The benefits these programmes can offer have already been experienced by a number of our clients that include NHS Trusts and Borough Councils as well as many commercially focussed businesses.”


This e-mail is a testimony to why so much of the money that the government spends trying to encourage training and build a skilled workforce is wasted. Acua, it seems, are willing to ‘draw down’ some of their ‘substantial funding’ to provide my (entirely private sector) business with taxpayers’ money for programmes that we’re willing, able and, indeed, have already chosen to provide without public subsidy. Effectively, all they would be doing is giving us money to do what we’re already doing.


What possible benefit would there be for taxpayers in taking over the funding of our training? The answer of course, is none. To use a common buzzword about analysis of this sort, there is no 'additionality' here. However, by hijacking our privately run courses with public cash, Acua and Coventry University would be able to stake certain claims about the effectiveness of their work and their success in “organisational transformation through talent development”.

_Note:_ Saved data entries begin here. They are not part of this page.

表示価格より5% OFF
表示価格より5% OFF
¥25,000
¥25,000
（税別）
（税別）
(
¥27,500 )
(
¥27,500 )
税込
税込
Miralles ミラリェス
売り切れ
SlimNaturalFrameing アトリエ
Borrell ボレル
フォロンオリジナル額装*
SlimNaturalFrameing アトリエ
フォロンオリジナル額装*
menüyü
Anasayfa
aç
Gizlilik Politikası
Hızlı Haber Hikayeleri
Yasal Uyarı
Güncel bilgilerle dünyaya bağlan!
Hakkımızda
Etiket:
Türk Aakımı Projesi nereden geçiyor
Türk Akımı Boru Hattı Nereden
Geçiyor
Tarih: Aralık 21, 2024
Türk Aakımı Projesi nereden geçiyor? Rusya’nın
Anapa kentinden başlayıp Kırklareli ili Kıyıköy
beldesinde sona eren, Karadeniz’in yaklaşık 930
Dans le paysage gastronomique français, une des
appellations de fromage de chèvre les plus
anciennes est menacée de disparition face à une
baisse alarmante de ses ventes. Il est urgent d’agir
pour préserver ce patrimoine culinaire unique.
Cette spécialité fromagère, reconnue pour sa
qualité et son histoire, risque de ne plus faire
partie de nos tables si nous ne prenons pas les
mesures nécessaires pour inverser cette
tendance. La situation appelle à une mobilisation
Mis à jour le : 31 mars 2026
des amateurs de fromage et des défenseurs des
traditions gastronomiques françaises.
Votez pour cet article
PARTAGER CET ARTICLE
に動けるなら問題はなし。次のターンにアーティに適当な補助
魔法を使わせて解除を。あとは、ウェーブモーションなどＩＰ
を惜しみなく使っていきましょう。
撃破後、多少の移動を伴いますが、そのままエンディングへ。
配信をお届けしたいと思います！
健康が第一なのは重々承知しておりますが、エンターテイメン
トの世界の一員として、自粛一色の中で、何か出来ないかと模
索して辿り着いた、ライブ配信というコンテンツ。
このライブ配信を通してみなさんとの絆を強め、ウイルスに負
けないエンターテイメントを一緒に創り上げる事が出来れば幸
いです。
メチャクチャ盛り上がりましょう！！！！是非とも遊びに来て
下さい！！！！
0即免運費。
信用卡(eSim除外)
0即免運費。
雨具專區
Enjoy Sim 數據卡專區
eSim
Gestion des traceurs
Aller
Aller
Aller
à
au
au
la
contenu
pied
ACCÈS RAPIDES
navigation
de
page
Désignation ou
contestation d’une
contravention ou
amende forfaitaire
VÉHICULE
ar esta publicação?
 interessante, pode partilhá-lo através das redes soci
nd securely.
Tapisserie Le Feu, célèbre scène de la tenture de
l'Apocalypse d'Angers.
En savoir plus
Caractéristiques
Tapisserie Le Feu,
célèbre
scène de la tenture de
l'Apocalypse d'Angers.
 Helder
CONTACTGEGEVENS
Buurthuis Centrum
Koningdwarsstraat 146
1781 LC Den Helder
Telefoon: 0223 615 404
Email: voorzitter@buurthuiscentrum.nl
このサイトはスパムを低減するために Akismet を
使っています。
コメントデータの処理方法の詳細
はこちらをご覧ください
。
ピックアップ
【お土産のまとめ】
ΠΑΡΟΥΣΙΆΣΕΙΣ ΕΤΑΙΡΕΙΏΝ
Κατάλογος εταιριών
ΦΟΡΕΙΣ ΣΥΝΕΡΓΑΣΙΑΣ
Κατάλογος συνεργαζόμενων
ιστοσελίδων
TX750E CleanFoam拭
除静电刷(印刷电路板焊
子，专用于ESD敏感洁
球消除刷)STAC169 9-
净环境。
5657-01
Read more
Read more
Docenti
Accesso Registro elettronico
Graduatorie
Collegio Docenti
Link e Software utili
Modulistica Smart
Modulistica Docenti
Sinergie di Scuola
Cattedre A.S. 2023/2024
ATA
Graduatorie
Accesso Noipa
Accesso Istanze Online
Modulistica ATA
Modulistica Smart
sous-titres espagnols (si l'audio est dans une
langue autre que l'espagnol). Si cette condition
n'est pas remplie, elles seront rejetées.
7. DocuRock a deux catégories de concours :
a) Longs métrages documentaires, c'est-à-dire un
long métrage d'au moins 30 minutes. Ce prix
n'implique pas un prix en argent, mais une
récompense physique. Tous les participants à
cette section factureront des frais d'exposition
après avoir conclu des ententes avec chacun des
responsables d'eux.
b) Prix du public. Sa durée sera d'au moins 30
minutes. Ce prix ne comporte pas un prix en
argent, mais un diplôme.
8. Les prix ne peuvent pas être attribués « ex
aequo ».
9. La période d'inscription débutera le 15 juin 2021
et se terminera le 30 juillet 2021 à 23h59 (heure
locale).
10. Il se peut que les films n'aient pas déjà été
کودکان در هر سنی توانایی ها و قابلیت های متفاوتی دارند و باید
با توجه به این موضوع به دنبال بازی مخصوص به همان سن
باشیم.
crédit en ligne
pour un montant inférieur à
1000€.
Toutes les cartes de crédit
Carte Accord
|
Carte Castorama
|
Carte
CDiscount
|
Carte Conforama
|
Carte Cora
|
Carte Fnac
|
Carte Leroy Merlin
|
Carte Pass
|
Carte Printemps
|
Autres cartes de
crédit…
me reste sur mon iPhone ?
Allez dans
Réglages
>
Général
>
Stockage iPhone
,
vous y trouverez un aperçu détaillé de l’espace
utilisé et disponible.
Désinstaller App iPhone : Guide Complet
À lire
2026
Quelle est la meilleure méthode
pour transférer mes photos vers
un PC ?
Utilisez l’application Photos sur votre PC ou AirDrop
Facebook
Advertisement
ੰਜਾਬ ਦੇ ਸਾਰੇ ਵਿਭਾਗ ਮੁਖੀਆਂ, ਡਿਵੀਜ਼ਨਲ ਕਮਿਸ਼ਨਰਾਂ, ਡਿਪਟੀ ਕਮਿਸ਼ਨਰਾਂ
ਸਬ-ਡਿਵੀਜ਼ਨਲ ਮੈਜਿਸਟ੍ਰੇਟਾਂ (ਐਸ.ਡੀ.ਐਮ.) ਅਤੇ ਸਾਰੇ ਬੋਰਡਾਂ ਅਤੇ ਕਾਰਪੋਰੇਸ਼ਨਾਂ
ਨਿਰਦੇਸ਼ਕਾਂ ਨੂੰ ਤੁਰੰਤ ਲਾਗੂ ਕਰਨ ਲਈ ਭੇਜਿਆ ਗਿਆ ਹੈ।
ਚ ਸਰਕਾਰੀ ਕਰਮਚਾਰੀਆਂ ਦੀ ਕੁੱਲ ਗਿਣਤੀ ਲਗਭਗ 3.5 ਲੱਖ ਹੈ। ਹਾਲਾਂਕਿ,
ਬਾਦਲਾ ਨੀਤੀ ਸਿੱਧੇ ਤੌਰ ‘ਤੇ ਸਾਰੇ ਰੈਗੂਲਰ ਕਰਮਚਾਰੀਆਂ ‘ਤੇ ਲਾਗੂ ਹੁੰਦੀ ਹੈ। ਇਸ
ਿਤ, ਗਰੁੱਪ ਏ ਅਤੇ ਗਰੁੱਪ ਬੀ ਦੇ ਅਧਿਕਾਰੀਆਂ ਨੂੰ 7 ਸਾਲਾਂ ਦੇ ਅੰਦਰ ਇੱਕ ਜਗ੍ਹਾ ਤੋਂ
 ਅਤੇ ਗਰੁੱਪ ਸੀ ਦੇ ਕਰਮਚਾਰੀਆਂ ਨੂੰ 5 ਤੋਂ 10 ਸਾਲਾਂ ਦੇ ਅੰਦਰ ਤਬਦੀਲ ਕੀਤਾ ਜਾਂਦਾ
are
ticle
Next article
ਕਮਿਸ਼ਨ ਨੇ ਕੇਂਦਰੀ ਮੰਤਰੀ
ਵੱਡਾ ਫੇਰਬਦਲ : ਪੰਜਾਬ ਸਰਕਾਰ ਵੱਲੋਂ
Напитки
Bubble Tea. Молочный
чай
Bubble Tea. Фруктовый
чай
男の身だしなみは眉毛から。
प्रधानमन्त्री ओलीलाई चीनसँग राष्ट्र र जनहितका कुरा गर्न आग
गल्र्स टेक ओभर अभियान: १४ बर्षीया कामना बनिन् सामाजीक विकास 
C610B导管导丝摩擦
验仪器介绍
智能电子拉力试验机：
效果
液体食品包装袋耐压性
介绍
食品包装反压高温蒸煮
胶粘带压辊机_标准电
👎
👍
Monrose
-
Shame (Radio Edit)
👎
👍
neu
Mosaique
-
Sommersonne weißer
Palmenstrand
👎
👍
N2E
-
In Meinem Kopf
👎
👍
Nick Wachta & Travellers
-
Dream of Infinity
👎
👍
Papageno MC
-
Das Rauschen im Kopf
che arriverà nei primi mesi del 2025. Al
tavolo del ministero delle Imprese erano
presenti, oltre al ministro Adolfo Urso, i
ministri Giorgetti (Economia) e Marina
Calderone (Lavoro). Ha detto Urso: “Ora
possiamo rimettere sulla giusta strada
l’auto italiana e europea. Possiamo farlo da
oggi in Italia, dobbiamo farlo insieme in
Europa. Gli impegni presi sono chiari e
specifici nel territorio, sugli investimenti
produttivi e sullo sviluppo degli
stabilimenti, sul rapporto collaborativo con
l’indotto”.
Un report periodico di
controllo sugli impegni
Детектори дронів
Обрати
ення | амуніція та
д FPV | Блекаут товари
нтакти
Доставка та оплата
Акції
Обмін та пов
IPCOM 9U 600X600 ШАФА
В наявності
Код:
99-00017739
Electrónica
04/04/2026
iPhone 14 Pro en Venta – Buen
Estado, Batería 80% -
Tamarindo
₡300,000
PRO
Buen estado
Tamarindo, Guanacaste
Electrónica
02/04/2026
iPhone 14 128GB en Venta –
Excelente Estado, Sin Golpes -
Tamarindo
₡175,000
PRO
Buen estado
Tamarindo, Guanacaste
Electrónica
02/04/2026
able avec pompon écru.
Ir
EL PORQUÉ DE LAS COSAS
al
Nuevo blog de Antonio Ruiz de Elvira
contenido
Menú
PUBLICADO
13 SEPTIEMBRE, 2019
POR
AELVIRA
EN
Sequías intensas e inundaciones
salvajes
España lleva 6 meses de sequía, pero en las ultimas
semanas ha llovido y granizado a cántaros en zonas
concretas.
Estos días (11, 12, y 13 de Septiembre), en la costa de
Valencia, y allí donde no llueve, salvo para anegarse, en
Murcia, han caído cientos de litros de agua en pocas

What’s happening here should set alarm bells ringing. Not only is this profligate, it’s duplicitous. Acua and other organisations doing the same thing throughout the country are using public money (and significant amounts by the sounds of it) to identify successful programmes and effectively buy them up, allowing them to take the credit for developing businesses and – ultimately – to promote themselves at a time when politicians are looking to cut spending. This is very similar to the case where Remploy was exposed trying to bribe disabled people to report that they had found work thanks to that quango's efforts, which TPA Research Fellow Mike Denham reported in June 2008.


From the outside it looks as though Acua are paying companies to run courses they otherwise couldn't have afforded, and helping to improve workforce skills. But in reality they are buying into the successful and independent work of private companies to pass it off as the results of their own efforts.


This is a serious and indefensible waste of taxpayers' money and shows how dubious many claims for the success of government programs can be.